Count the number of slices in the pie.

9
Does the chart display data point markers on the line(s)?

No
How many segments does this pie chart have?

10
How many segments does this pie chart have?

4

---

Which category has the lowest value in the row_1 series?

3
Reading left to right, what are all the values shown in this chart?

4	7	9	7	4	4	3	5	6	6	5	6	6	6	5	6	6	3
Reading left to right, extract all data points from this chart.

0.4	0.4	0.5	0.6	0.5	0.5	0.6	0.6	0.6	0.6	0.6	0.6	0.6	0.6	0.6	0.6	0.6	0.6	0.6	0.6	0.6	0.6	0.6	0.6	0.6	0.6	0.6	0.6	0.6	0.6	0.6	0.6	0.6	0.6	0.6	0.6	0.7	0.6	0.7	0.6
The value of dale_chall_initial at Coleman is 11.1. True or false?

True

■ **PROBLEM STATEMENT**: Which lines in the records above contain the word "data"? Pull out each of those lines and copy it.

■ **YOUR RESPONSE**:
Does the chart display data point markers on the line(s)?
Reading left to right, extract all data points from this chart.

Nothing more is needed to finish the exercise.